掲載本文:
▼
東京市場まとめ

1.概況

本日の日経平均は小幅に続落となりました。3円高の28,786円で寄り付いた日経平均は直後に22円高の28,805円までやや上げ幅を広げた後マイナスに転じると取引開始から15分で123円安の28,658円まで下落しましたが、朝方の売り一巡後に持ち直すと71円安の28,711円で前場を終えました。68円安の28,714円でスタートした後場の日経平均は引けにかけてやや下げ幅を広げると結局106円安の28,676円と後場の安値で取引を終えています。こうしたなか新興市場も軟調で東証マザーズ指数と日経ジャスダック平均が揃って下落となっています。

2.個別銘柄等

ニトリホールディングス(9843)が6.5%安となり年初来安値を更新しました。新型コロナウイルス禍の巣ごもり消費で家具や雑貨の販売を伸ばした前年の反動が出たことや、円安が進んだことで商品の輸入コストが膨らんだ影響もあり第3四半期の営業利益が前年同期比で8.9%減となったことが嫌気されました。2021年11月期の決算を発表した象印マホービン(7965)も9.6%安となり年初来安値を更新しました。主力の炊飯器などに使うアルミニウムや銅、樹脂といった原材料価格の上昇や円安が響き2022年11月の営業利益が2021年11月期の約64億円を大きく下回り44億円に止まる見通しを公表したことで大幅安となりました。再生可能エネルギー開発のレノバ(9519)も15.2%下落しストップ安となりました。秋田県沖と千葉県沖の3つの海域で洋上風力発電を担う事業者に選定されなかったことに加え、投資判断と目標株価の引き下げもあり売りがかさみました。
▲
学習課題:
**a.** 東京市場まとめによると、ニトリホールディングスの第3四半期の営業利益は前年同期比で何%減となったか。
**b.** 東京市場まとめの続きを、最後の文の後から書き継ぎなさい。
記録を参照する必要はない。

記録の抜粋:
▼
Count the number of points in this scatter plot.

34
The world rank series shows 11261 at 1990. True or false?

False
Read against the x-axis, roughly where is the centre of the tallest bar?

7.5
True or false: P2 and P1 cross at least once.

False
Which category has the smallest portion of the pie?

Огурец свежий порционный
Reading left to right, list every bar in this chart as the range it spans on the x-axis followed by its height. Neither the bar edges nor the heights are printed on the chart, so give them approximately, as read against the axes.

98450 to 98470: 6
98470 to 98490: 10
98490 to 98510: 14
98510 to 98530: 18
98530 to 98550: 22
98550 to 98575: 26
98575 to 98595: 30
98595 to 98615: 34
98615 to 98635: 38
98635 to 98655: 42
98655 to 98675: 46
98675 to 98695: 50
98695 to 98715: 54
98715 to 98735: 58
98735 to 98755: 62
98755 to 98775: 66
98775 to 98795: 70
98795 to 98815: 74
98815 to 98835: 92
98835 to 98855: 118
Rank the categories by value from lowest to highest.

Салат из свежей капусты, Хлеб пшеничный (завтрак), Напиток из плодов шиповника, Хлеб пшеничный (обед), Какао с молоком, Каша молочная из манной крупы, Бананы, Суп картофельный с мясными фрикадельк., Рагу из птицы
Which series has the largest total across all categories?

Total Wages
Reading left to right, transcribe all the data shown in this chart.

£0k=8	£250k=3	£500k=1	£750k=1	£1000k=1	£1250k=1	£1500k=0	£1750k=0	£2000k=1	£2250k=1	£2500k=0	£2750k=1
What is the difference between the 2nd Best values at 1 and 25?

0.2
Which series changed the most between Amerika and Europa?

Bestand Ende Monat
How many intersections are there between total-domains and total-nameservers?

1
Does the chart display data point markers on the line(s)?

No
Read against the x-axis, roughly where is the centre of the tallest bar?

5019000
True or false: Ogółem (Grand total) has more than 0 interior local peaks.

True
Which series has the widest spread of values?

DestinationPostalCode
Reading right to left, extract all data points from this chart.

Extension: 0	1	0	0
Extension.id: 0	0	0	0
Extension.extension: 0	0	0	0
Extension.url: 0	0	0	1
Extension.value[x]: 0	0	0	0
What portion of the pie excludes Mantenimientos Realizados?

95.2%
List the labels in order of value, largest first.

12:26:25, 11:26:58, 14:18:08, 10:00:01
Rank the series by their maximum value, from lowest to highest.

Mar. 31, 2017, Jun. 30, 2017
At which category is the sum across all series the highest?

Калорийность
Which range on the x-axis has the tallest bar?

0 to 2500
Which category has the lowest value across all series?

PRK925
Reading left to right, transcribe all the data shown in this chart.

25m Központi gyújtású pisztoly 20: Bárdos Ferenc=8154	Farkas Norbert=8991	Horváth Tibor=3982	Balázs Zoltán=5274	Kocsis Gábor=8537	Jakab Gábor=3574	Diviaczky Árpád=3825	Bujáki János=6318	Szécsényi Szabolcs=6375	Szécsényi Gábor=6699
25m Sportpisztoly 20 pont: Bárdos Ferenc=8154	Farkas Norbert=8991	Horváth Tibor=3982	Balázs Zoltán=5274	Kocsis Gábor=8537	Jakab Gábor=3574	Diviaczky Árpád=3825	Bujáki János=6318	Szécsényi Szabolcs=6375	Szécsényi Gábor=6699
▲
解答例:
**a.** 8.9%減となった。

**b.**
一方で高島屋(8233)が一時2.2%高となりました。第3四半期9ヶ月間の営業損益は赤字となりましたが、第3四半期3ヶ月間の営業損益が7四半期ぶりに黒字に転換したことが評価されました。タムラ製作所(6768)も15.7%上昇しストップ高となりました。出資先のノベルクリスタルテクノロジーがパワーエレクトロニクスの低価格化や高性能化につながる高電圧対応のパワー半導体を開発したと発表したことが材料視されました。

VIEW POINT: 明日への視点

本日の日経平均は106円安となりました。先週末の米国市場がクリスマスの振替休日で休場となり材料に乏しいなかで買いが先行しましたが、100日移動平均線(28,799円)をわずかに上回ったところで伸び悩むと売りが優勢となりました。しかし、様子見ムードも強く下げ渋りました。底堅さをみせるなか海外勢も徐々に休暇から復帰するとみられることから大納会に向けて残り3日間の取引に期待したいところですが、上値抵抗線として意識されやすく本日も上値を押さえられた100日移動平均線や200日移動平均線(28,829円)を超えてさらに水準を切り上げ節目の29,000円を回復して今年の取引を終えることができるかがポイントとなりそうです。

なお、小売り企業を中心とした2月決算企業の第3四半期決算発表がスタートしていますが、本日も引け後にアダストリア(2685)やしまむら(8227)などが決算を発表する予定です。